En consecuencia, aportó al matrimonio un refinamiento erótico que desarmó por completo a Elizabeth. Ella tenía que someterse a una operación quirúrgica antes de poder tener relaciones sexuales y la operaron tres amigos de él internos del hospital. Una vez terminada la operación la poseyó, convencido de que encontraría placer en su dolor.

Como la consideraba de su propiedad no experimentaba hacia ella mayor ternura que hacia sus otras posesiones, su perro o su coche.

Cuando Elizabeth se quedó embarazada, André la convenció para que cobrara su herencia. Ella repartió el dinero con Margaret y, con los setenta y cinco mil dólares que le correspondieron, André compró una clínica de dentista en Dinant, en el Meuse, Bélgica.

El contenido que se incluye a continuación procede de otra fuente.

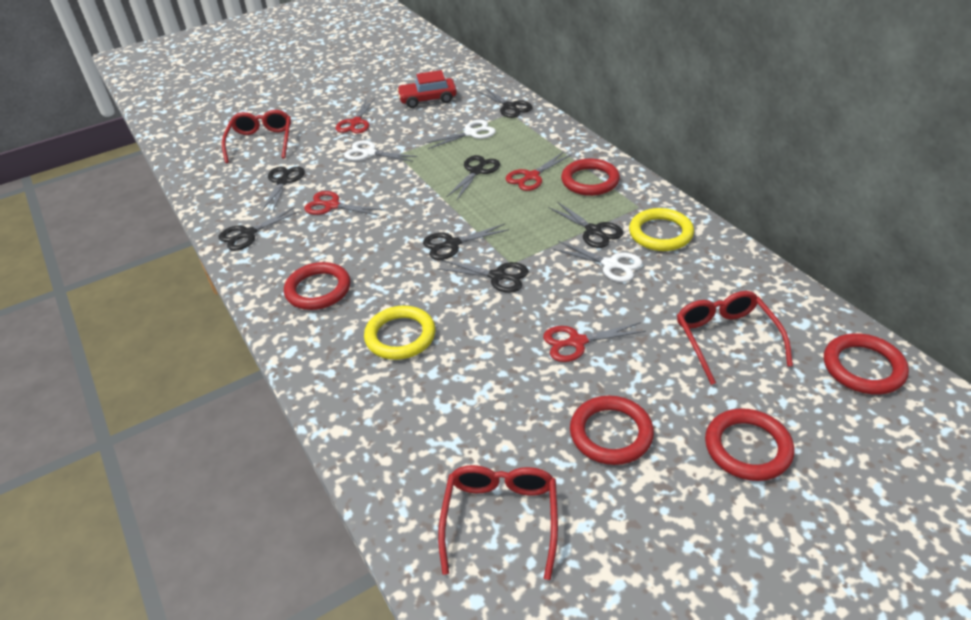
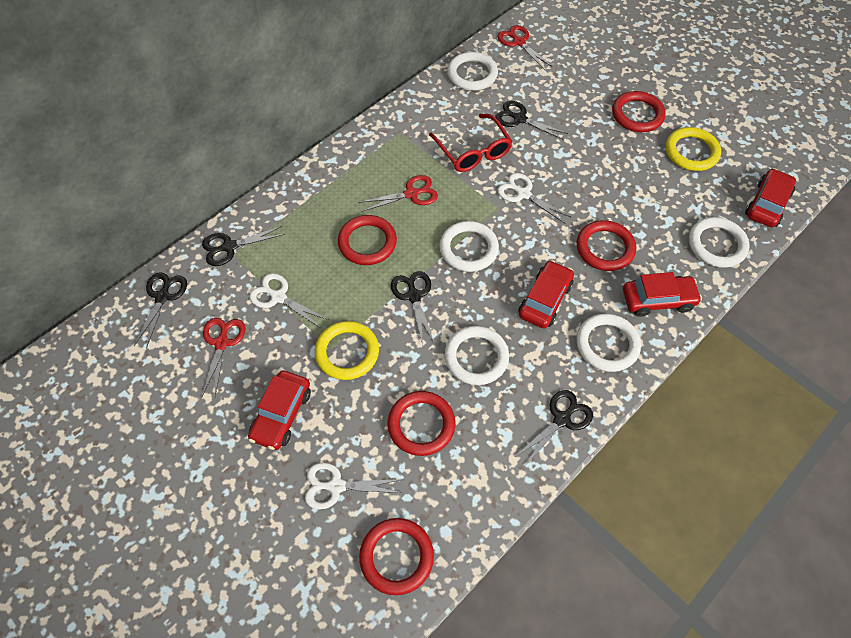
black scissors: 7 -> 5
red car: 1 -> 4
red glasses: 3 -> 1
red scissors: 4 -> 3
white ring: 0 -> 5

Elizabeth tuvo tres hijas, las tres nacidas antes de la guerra. Sorprendida por la invasión de Bélgica por Alemania se quedó en Dinant mientras duró la guerra. Gracias a que estaba matriculada en la Universidad de París, los alemanes creyeron que era de origen francés y no la detuvieron, o quizá ni se preocuparon de ello porque André Brissaud colaboraba con la Wehrmacht. Su familia, por tanto, sólo sufrió un poco la guerra mientras duró la ocupación. En este tema Elizabeth nunca tuvo ni voz ni voto. Una cuarta hija nació durante la guerra. Después de la derrota alemana André, por su calidad de colaboracionista, pasó un año en una prisión militar. Elizabeth se quedó en Dinant con sus cuatro hijas hasta que lo liberaron, por un sentimiento de fidelidad que debía a su puritanismo, luego trató de huir con ellas a los Estados Unidos.

Perseguida en coche por su marido y cuatro de sus amigos, Elizabeth consiguió de todos modos pasar la frontera holandesa. Había podido llevarse a las tres mayores pero se había visto obligada a dejar a la más pequeña en Bélgica con la niñera.

Llegó a América, se instaló con sus tres hijas en casa de su tía en Boston e inició trámites de divorcio contra su marido. Consiguió la tutela de las hijas pero la sentencia americana no era válida en Bélgica y su marido se negó a entregarle la pequeña.

Por esta hija volvió un año más tarde con su marido e intentaron reanudar la vida en común.

Embarazada otra vez, dio a luz un bebé que nació muerto. Como tuvo grandes hemorragias no se enteró de la muerte de su hijo hasta que lo reclamó, una vez restablecida. La dejaron escoger de la canastilla la ropa con la que sería enterrado, e incluso pudo ver el cuerpo en el minúsculo ataúd.

Al día siguiente del entierro, una enfermera le llevó por error un bebé para que lo amamantara. Se convenció de que el bebé era el suyo y que habían cambiado los niños.

Cuando se lo quitaron tuvo una crisis de locura seguida de una depresión nerviosa. Su marido trató de ingresarla en un centro psiquiátrico pero, con ayuda del corresponsal local de un periódico americano, consiguió escapar y huir a Boston, esta vez sin sus hijas.

Estuvo un año entero en una casa de reposo en Massachusetts antes de recuperarse del todo.

Iba a ver a sus hijas y a su marido cuando, en abril de 1953, conoció a Scott Hamilton a bordo del barco y se enamoró de él.